To the same effect is United States v. Pape, 2 Cir., 144 F.2d 778 (1944).
3. At the close of the government's case, defendant moved the court to enter a directed verdict of acquittal, which was denied, on the ground (now reasserted in this court) that the trip from Koontz Lake, Indiana to Quincy, Illinois, was part of a round trip made for innocent purposes. Defendant relies on Mortensen v. United States, 322 U.S. 369, 64 S. Ct. 1037, 88 L. Ed. 1331. While we have relied on the Mortensen case when the evidence justified its application, United States v. Hon, 7 Cir., 306 F.2d 52, it seems clear that the inquiry in the case at bar relates to the purpose of the transportation of Barber from Koontz Lake, Indiana, to Quincy, Illinois. Her destination in Quincy was a place to which she was introduced by defendant and where the jury was justified in finding he intended returning her. The lack of an innocent purpose for that journey has been established by the verdict of the jury, which has been upheld by the district court. Mortensen is not applicable here. We believe that United States v. Nichol, 7 Cir., 323 F.2d 633 (1963) does apply. There was evidence that, when Barber left Quincy to go to Koontz Lake, she intended to "leave completely", and did not intend to go back to Quincy, and that she thought Lehne knew that she was leaving and not coming back. When she left Quincy she did not leave her belongings, except, "the dresses I had to wear there". In Koontz Lake she quarreled with defendant because she did not want to go back to Lehne's. She was afraid of defendant.
It is obvious that the jury would have been justified in believing that the trip from Koontz Lake to Quincy was for the independent purpose of prostitution and was not of the innocent character with which defendant's counsel would clothe it.
4. Defendant argues that the proof of conspiracy did not meet the requirements necessary to establish guilt. We disagree.

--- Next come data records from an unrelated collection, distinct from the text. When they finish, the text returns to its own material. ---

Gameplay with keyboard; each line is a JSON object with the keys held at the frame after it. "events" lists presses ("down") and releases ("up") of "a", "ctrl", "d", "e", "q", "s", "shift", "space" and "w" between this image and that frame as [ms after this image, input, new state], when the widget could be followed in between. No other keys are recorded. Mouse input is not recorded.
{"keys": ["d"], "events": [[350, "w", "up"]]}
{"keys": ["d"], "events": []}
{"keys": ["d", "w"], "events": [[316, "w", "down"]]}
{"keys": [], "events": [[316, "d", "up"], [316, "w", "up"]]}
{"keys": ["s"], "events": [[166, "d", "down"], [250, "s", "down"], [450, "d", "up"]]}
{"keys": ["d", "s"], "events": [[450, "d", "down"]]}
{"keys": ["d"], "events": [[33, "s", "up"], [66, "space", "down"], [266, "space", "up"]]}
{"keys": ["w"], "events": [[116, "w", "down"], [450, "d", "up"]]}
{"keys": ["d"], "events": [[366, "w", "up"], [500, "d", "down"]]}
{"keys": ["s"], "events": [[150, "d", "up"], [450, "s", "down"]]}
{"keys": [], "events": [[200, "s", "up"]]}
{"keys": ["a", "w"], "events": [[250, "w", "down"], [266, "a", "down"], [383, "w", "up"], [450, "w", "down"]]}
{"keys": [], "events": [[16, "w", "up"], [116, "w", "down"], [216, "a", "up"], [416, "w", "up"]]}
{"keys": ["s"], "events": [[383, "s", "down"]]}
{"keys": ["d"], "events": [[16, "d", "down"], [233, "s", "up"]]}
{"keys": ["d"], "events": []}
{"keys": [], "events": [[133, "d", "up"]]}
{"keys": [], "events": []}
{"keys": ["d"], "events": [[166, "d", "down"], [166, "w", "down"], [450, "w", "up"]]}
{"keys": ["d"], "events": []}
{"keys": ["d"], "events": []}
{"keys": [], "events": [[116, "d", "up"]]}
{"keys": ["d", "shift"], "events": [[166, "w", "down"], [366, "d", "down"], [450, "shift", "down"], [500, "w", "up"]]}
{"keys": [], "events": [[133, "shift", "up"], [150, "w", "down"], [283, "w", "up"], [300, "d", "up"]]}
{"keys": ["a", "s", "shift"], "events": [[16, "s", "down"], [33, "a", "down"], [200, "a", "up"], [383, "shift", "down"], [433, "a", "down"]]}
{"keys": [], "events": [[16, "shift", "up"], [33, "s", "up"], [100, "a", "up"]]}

The evidence tended to show that defendant and Lehne, the alleged co-conspirators, in several ways acted in unison to place Barber in Lehne's house of prostitution. Both conspirators knew that she was an alien who had not been in this country for a period of three years. The jury was justified in finding that the conspiracy had been proved against both the conspirators.
For all of these reasons, the convictions and sentences from which this appeal has been taken are affirmed.